Rain-on-snow runoff events in mountainous catchments under climate variability and change

Mountains are sensitive to the increase in air temperature because it causes a shift from snowfall to rainfall, resulting in a decrease in snow storage. This further affects the runoff regime, including runoff extremes such as rain-on-snow (RoS) events and floods. In this study, we attributed these climate changes to simulated variations in RoS events using a sensitivity analysis of precipitation and air temperature and evaluated the subsequent effects on ROS-related runoff responses. We selected 93 catchments in Czechia and Switzerland, representing both high alpine and rain-snow transition areas. We used a conceptual catchment model to simulate snow storage and runoff for the reference historical period and for the ensemble of 24 climate perturbations reflecting the expected increase in air temperature and changes in precipitation.

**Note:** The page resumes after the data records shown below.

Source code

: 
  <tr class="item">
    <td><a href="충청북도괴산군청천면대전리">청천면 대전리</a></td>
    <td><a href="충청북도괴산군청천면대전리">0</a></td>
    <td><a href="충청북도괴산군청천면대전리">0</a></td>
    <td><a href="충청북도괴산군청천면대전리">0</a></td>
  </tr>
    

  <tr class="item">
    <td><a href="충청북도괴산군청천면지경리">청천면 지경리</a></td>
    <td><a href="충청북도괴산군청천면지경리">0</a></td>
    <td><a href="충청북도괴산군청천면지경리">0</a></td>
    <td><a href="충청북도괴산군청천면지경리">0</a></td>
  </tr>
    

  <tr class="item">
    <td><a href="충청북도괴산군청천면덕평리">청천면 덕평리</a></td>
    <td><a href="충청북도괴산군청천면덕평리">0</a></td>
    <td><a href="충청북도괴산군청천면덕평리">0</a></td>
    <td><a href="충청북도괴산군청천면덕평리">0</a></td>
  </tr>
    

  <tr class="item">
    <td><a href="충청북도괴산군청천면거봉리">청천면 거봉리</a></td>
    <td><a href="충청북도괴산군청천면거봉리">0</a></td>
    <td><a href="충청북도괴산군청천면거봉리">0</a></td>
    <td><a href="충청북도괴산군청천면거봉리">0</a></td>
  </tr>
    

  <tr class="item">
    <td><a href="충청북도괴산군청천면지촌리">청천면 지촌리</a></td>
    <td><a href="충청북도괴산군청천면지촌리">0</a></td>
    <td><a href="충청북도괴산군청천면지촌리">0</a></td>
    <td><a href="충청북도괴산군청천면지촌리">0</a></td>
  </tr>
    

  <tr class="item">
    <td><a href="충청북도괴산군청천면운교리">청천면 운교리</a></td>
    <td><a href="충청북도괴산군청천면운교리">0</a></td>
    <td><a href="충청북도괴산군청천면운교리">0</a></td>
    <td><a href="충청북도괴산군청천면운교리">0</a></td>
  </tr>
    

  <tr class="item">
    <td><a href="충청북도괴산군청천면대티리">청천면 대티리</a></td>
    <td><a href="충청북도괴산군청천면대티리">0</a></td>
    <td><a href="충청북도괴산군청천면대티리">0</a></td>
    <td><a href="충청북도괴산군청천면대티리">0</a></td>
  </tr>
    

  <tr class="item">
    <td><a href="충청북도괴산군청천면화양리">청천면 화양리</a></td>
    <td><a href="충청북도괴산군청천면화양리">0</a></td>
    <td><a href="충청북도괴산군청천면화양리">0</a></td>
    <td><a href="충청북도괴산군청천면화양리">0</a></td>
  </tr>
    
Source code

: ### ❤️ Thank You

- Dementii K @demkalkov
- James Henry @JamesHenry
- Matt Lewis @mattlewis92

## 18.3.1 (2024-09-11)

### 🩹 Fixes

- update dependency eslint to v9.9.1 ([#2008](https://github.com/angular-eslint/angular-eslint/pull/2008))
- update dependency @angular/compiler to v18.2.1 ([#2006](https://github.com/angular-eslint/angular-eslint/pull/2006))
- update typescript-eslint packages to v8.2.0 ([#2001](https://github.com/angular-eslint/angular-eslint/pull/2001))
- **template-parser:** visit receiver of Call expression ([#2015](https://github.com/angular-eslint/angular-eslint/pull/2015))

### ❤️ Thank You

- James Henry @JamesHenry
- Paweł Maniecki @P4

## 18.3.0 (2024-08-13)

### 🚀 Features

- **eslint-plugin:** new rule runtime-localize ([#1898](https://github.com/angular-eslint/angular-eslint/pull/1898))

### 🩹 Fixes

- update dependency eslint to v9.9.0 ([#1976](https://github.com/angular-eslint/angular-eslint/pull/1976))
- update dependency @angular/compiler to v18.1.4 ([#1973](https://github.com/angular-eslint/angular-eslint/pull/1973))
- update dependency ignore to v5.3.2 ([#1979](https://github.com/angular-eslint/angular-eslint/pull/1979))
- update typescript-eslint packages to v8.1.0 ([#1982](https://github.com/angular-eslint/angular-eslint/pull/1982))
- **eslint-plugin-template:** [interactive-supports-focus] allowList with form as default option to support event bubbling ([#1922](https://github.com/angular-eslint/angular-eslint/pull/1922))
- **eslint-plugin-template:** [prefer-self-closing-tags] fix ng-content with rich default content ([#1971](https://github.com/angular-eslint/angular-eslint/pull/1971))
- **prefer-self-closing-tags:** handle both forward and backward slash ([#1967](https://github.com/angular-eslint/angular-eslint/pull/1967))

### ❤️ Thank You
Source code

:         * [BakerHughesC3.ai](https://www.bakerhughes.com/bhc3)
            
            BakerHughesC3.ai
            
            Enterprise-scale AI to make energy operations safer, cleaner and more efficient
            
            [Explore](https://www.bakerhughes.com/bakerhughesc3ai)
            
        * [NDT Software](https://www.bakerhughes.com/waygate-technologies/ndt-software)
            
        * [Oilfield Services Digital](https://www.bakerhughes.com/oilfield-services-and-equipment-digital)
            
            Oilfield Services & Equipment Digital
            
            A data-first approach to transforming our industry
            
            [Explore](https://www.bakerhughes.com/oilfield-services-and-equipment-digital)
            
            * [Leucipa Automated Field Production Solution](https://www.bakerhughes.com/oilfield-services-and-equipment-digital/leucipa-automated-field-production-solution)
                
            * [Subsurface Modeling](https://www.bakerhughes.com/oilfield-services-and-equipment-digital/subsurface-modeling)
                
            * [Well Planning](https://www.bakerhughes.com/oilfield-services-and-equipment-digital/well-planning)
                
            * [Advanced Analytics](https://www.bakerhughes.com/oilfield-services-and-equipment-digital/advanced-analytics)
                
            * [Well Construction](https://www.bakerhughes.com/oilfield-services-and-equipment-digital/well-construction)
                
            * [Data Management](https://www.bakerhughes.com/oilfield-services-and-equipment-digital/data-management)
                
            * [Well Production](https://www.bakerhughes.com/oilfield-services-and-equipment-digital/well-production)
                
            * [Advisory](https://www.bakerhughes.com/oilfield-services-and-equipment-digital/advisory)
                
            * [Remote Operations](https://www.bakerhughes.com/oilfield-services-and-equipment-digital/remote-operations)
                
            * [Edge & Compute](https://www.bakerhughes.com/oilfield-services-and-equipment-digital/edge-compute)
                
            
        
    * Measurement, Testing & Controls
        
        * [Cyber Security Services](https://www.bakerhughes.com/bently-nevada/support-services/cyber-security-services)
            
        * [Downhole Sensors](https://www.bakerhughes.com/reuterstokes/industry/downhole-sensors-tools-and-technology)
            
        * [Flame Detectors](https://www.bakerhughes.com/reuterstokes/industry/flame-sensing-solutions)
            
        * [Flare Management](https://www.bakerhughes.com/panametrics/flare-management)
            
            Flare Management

Changes in RoS due to climate change were highly variable between regions, between elevations and within the cold season, with RoS occurring most frequently at elevations between 1000 and 2000 m a.s.l. RoS days are expected to become less frequent with future increases in air temperature, especially at lower elevations. The +4°C perturbation suggested a decrease in RoS days by about 75 % for the Czech catchments. In contrast, the Swiss catchments may respond less sensitively, with the number of RoS days even increasing, especially during the winter months and at higher elevations, which may be further enhanced by increased precipitation. The contribution of RoS events to total annual runoff is expected to decrease from 10% to 2-4% for the +4°C perturbation in the Czech catchments and from 18% to 5-9% in Switzerland. However, the contribution of RoS to runoff may increase in winter months, especially for climate perturbations leading to an increase in precipitation, demonstrating the joint importance of air temperature and precipitation for future hydrological behaviour in snow-dominated catchments. The results have important implications for climate change adaptation strategies, such as water management, flood and drought protection, or hydropower.